### Direction 1
Return the stored dataset items verbatim, from their first line up to and including the line containing "purple square: moved 5 px down".

+++ Document excerpt +++

Animation World Network’s Dan Sarto interviewed Jeff Rowe about making Teenage Mutant Ninja Turtles: Mutant Mayhem and how he made it possible for Turtle Kids To Be Kids.

15 January 2024
‘Teenage Mutant Ninja Turtles: Mutant Mayhem,’ now streaming on Paramount+. All images ©2023 Paramount Pictures.

“In a normal day, at least five new film or TV show trailers come across my desk. I handle each the same way – a quick click to view with a sideways glance as I continue whatever work is at hand. For the most part, I have no idea what gem they portray, so fleeting is my attention. But I distinctly remember the day the first trailer for Teenage Mutant Ninja Turtles: Mutant Mayhem hit my inbox. My half-hearted glance ended abruptly; intrigued, I hit pause, restart, and began laughing out loud.” – Dan Sarto

Read the full interview with Dan on the AWN website here.

+++

### Direction 2
Supply the next part of the excerpt about the Mutant Mayhem interview, picking up after its last sentence.

+++ Data excerpts +++

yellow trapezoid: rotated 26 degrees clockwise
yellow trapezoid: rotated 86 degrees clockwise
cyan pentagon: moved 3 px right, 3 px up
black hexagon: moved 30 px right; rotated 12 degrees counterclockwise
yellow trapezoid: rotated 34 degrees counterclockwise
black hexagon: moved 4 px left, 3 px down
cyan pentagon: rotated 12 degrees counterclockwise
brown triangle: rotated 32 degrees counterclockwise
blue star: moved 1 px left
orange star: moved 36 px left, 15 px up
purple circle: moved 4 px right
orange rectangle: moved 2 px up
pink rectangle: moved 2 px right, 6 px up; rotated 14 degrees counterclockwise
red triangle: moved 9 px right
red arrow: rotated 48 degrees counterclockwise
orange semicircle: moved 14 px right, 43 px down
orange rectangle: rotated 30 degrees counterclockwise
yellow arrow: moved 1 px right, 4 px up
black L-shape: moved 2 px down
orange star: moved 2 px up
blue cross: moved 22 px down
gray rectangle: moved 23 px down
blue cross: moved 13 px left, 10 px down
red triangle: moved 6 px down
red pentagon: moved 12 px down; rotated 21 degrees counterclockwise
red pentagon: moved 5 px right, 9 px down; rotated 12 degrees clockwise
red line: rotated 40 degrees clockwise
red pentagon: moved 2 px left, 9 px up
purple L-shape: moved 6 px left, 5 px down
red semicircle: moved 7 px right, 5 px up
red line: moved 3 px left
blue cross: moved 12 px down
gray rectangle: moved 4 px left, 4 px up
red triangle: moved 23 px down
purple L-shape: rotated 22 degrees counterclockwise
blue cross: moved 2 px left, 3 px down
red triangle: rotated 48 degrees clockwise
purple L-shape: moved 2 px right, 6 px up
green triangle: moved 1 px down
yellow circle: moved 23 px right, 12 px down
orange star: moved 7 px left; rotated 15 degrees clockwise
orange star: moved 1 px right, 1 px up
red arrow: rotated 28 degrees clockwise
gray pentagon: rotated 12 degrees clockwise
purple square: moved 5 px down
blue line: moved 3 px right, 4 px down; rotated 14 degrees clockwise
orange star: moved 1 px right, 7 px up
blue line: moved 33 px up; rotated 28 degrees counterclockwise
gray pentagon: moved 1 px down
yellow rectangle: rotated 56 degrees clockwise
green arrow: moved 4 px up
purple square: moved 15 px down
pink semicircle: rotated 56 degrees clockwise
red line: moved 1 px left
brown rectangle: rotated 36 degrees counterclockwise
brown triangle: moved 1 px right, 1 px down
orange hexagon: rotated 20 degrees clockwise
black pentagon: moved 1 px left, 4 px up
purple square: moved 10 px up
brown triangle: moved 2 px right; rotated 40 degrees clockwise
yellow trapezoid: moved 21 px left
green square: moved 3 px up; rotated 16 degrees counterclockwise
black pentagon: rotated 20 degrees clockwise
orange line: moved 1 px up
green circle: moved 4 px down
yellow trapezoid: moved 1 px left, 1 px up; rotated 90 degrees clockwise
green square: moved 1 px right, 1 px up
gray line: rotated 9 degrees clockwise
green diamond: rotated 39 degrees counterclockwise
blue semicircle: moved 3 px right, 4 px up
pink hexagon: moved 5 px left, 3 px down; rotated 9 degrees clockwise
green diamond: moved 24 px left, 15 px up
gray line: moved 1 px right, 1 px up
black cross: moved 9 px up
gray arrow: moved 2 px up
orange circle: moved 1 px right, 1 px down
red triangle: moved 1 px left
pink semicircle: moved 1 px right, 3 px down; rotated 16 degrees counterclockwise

+++

### Task answer 1
yellow trapezoid: rotated 26 degrees clockwise
yellow trapezoid: rotated 86 degrees clockwise
cyan pentagon: moved 3 px right, 3 px up
black hexagon: moved 30 px right; rotated 12 degrees counterclockwise
yellow trapezoid: rotated 34 degrees counterclockwise
black hexagon: moved 4 px left, 3 px down
cyan pentagon: rotated 12 degrees counterclockwise
brown triangle: rotated 32 degrees counterclockwise
blue star: moved 1 px left
orange star: moved 36 px left, 15 px up
purple circle: moved 4 px right
orange rectangle: moved 2 px up
pink rectangle: moved 2 px right, 6 px up; rotated 14 degrees counterclockwise
red triangle: moved 9 px right
red arrow: rotated 48 degrees counterclockwise
orange semicircle: moved 14 px right, 43 px down
orange rectangle: rotated 30 degrees counterclockwise
yellow arrow: moved 1 px right, 4 px up
black L-shape: moved 2 px down
orange star: moved 2 px up
blue cross: moved 22 px down
gray rectangle: moved 23 px down
blue cross: moved 13 px left, 10 px down
red triangle: moved 6 px down
red pentagon: moved 12 px down; rotated 21 degrees counterclockwise
red pentagon: moved 5 px right, 9 px down; rotated 12 degrees clockwise
red line: rotated 40 degrees clockwise
red pentagon: moved 2 px left, 9 px up
purple L-shape: moved 6 px left, 5 px down
red semicircle: moved 7 px right, 5 px up
red line: moved 3 px left
blue cross: moved 12 px down
gray rectangle: moved 4 px left, 4 px up
red triangle: moved 23 px down
purple L-shape: rotated 22 degrees counterclockwise
blue cross: moved 2 px left, 3 px down
red triangle: rotated 48 degrees clockwise
purple L-shape: moved 2 px right, 6 px up
green triangle: moved 1 px down
yellow circle: moved 23 px right, 12 px down
orange star: moved 7 px left; rotated 15 degrees clockwise
orange star: moved 1 px right, 1 px up
red arrow: rotated 28 degrees clockwise
gray pentagon: rotated 12 degrees clockwise
purple square: moved 5 px down

### Task answer 2
There’s incredible humor in the physicality of the four brothers, both in the animation and the voice acting ensemble performance. You’d spoken to us previously about your “Movie Club,” where you pulled together film references of teenage physicality to study. Tell us how you dialed in that aspect of the characters in the story, because I know, as you’ve said, it’s central to the very essence of the film.

Jeff Rowe: Yeah, we were really focused on the acting. The animation performance, first and foremost, before any technical accomplishments. We were like, “We just want to focus on acting,” and that means uncommon posing, uncommon expressions, things that capture nuance of emotion and feeling, and just trying to maintain a teenage energy. It meant looking at skater videos, then it was looking at [2011 film] Attack the Block, and then looking at the way teenagers mess with each other, touch each other, and jump up and down. I was at Mikros in Montreal, and we looked at the scene when the turtles are talking to April. We got four animators, went into a room, and blocked it out. We filmed it on iPhones. We just ran the scene a bunch of times like you would with actors, and we figured out this really organic marriage of camera blocking and animation performance where it’s driven by the performance. It really came from these animators embodying these characters.

Talking about the colors, textures, shadows, and some interesting camera action, a 3DCG pipeline doesn’t, by default, push itself towards this type of stylized graphic, almost broken style. That must’ve been difficult to wrangle.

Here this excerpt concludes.